The best part of the project, the students said, was collaborating with engineering students from different specializations.
“Having a team where each individual brings their own specialized knowledge and unique experiences to the table meant that we were able to take advantage of different viewpoints when brainstorming ideas, as well as having access to a larger and more diverse skill set, which was perfect for tackling complicated problems.”
These students also tackled the process of detecting algal blooms in drinking water sources, with a goal of eliminating this hazard brought on by climate change and agricultural intensification.
While deploying a drone to monitor the water seemed “straight forward” at first, the students said, they soon became aware of unexpected challenges.
“We maintained our commitment to solving the problem, completed the worksheets in time, and even organized additional meetings to ensure we were on the right track,” they said.
“After several in-person discussions, we figured out more challenges within this topic, including how much the drone’s noise impacts the residents, how the prediction accuracy of our algorithm can be maximized, what regulations we need to take into account, etc.
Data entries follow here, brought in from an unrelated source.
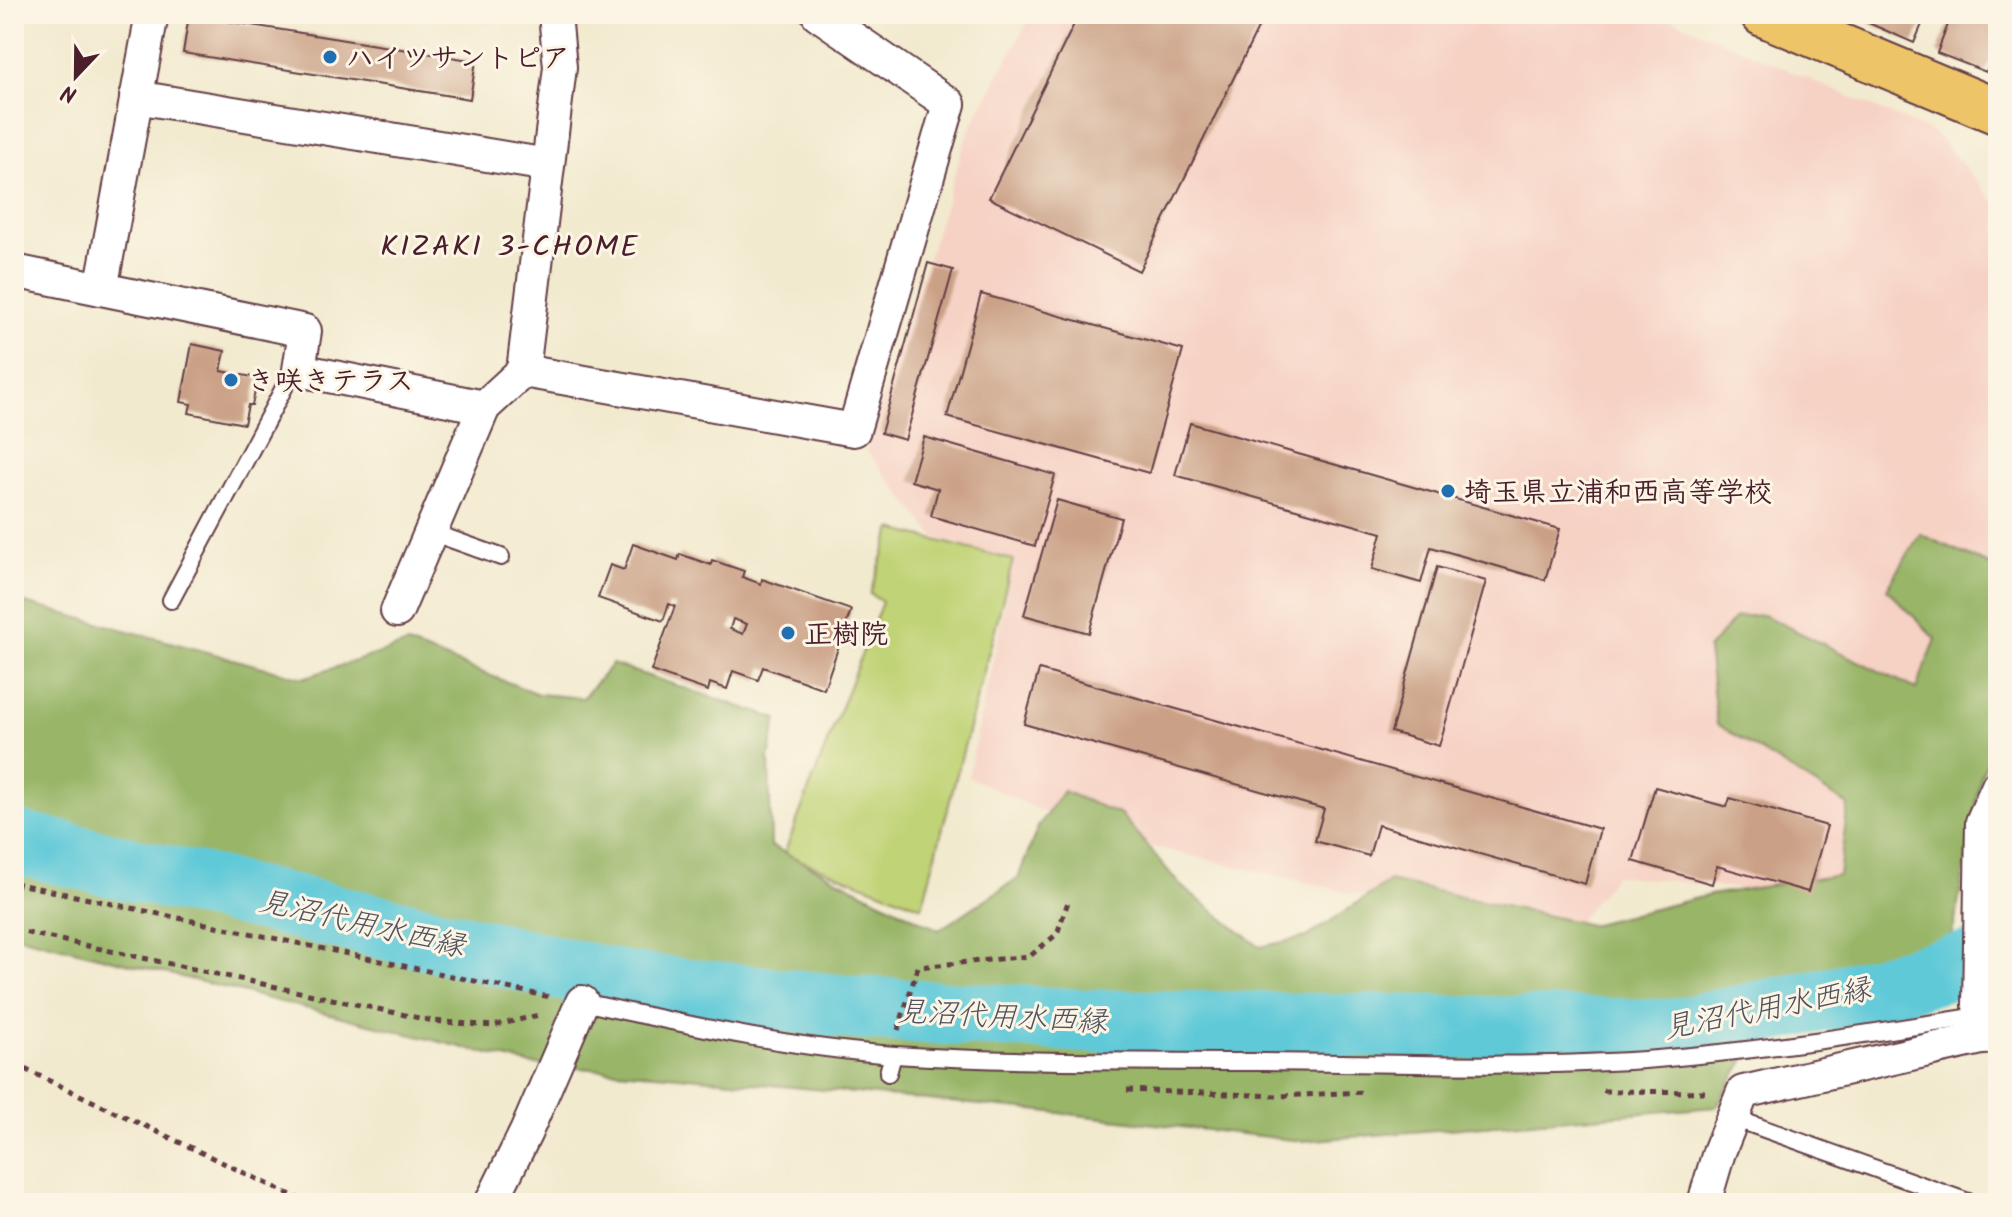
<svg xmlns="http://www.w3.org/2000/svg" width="2012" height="1217" viewBox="0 0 2012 1217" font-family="Kalam,'Klee One',sans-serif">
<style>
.built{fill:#f6d2c5}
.green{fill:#c0d376;stroke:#857950;stroke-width:2}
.forest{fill:#98b567;stroke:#716a49;stroke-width:2}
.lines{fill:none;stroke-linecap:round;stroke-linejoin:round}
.river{stroke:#5ec9d8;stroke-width:64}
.building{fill:#caa086;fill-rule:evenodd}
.service-casing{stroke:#633d44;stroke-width:20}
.minor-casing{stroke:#633d44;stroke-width:36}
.primary-casing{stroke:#633d44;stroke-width:48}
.path{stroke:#633d44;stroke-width:5;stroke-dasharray:6 6;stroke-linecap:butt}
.service{stroke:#fff;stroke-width:16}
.minor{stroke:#fff;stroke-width:32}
.primary{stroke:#eec469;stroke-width:44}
.poi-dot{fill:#1f6fb2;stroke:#fcf5e5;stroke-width:3}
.labels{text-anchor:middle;stroke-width:6;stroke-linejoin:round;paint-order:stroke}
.poi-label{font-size:28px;font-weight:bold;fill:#4a1f2b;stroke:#fcf5e5;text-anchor:start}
.neighbourhood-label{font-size:30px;letter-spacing:2px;fill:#4a1f2b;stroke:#fcf5e5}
.water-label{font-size:30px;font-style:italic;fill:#50525f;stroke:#fcf5e5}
</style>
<rect width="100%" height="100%" fill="#fcf5e5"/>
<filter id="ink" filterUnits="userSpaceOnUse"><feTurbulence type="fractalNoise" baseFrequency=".0125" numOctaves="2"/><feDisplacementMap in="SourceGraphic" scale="16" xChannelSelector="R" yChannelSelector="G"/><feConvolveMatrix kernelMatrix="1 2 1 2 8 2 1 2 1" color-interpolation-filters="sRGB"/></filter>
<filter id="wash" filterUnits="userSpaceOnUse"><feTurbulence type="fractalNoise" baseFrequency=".006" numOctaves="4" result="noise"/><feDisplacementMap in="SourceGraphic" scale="32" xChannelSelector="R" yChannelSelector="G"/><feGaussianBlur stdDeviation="1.8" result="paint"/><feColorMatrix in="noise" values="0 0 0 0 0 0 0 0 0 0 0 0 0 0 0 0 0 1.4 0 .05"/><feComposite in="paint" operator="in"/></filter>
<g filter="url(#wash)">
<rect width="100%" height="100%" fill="#f2eacf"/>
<path class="built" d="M1032,14H1660L1936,134L1998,206V531L1988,552L1998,558V697L1942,910L1615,875L1567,936L1373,898L1084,831L968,777L1014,560L935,537L866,451L968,132Z"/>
<path class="green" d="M892,529L1013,560L922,907L784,854L882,602L870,594Z"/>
<path class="forest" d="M1920,534L1998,569V738L1981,776L1955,921L1939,985L1911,1012L1785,1034L1759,1036L1716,1107L1302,1141L1042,1111L668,1075L529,1064L14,935V600L303,678L408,644L538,694L583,698L612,664L777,719L769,758L771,846L939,930L1018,878L1038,827L1063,791L1121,815L1181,886L1260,947L1307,937L1390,881L1590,925L1710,895L1839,875L1848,805L1717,724L1708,649L1736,617L1763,615L1916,689L1936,639L1887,589Z"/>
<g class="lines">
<path class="river" d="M14,842L627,984L858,1008L1088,1021L1671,1031L1861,992L1998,955"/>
</g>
<g id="blocks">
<g class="building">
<path d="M1079,14H1265L1139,271L989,198Z"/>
<path d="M1848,14H1924L1926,15L1914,43Z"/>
<path d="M1952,14H1988L1998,18V61L1992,58L1986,72L1937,53Z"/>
<path d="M189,15L476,61L470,99L183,53Z"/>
<path d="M928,263L953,270L905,440L881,433Z"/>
<path d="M981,294L1183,350L1149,473L947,417Z"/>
<path d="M192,344L225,351L221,371L258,378L252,405H248L244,424L189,413L191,404L181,402Z"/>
<path d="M1190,423L1560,529L1545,580L1431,547L1421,583L1372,569L1382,533L1175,475Z"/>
<path d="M924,437L1055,475L1035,546L931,516L938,489L911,481Z"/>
<path d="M1057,500L1121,518L1089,633L1024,615Z"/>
<path d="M633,544L678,560L680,554L711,565L712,560L744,571L742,577L761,584L762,579L851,610L824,689L763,667L758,680L733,671L727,689L710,683L708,691L651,671L675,606L669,604L663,621L598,598L610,565L624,570ZM733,619L747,624L743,634L730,629Z"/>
<path d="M1437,567L1486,581L1439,746L1391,732Z"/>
<path d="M1039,670L1600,829L1585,884L1378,825L1369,856L1315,841L1324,809L1024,724Z"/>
<path d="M1655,787L1727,807L1730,798L1827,826L1808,892L1717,866L1712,884L1633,861Z"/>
</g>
</g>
</g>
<g filter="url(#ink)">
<use href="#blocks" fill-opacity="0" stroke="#633d44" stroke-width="2"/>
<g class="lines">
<g class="service-casing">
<g id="service">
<path d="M431,532L501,557"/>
<path d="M171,600L286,384L299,370"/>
<path d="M582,1002C685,1024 790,1048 895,1055C1017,1063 1140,1061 1262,1062C1394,1063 1526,1069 1657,1059C1765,1050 1872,1033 1979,1016"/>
<path d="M888,1073L893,1055"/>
<path d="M1731,1117L1971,1203"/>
</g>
</g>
<g class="minor-casing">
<g id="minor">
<path d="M136,97L548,165"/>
<path d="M14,271L305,331L299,370L484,407"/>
<path d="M101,289L152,14"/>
<path d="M523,371L560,67L555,14"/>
<path d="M397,611L484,407L523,371L854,430L949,104L818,14"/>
<path d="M1982,1038L1979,1005L1982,822L1998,786"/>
<path d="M491,1203L526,1132L582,1002"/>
<path d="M1704,1203L1719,1152L1743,1092L1982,1038L1998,1037"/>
</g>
</g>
<g class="primary-casing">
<path id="primary" d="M1763,14L1998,112"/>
</g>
<g class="path">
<path d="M14,883L550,997"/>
<path d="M14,930L433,1021L493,1026L539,1015"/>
<path d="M898,1030L918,967L1030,956L1057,934L1069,899"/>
<path d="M14,1064L308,1203"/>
<path d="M1127,1090L1278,1096L1365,1092"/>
<path d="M1603,1091L1709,1092"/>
</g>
<use href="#service" class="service"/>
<use href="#minor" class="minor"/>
<use href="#primary" class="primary"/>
</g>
</g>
<g class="poi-dot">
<circle cx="330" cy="57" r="8"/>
<circle cx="231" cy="380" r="8"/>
<circle cx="1448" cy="491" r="8"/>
<circle cx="788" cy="633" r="8"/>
</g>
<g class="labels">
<g class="poi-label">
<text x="346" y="67">ハイツサントピア</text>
<text x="247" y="390">き咲きテラス</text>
<text x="1464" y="501">埼玉県立浦和西高等学校</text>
<text x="804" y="643">正樹院</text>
</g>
<g class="neighbourhood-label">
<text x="510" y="256">KIZAKI 3-CHOME</text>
</g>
<g class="water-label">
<text transform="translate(362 923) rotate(13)" y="10">見沼代用水西縁</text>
<text transform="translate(1767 1008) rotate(-11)" y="10">見沼代用水西縁</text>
<text transform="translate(1002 1016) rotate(3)" y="10">見沼代用水西縁</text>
</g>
</g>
<rect width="2012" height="1217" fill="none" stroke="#fcf5e5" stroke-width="48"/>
<g transform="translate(76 76) rotate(202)" stroke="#fcf5e5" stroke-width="6" paint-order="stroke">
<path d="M0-6L14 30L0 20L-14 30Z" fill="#4a1f2b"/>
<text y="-12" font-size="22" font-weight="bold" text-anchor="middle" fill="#4a1f2b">N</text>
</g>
</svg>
With the concerns being identified, we then had a more precise direction in our design process, which allowed us to focus on developing a project solution.”
Students say they were proud of how their project could assist the community and enjoyed exploring ideas without constraints.
“We are free to make our decisions as long as we can justify them.”
The students drew on their diverse experiences to come up with different response to the same questions, with being open and inclusive “an invaluable and meaningful lesson.”
They also brought attention to needed changes and technological development in the world, noting that a larger image database would improve accuracy of their machine learning algorithm for detecting algal blooms.
“We believe everyone should be aware of the current situation of our drinking water sources, and this issue will be best addressed if the entire society is involved.”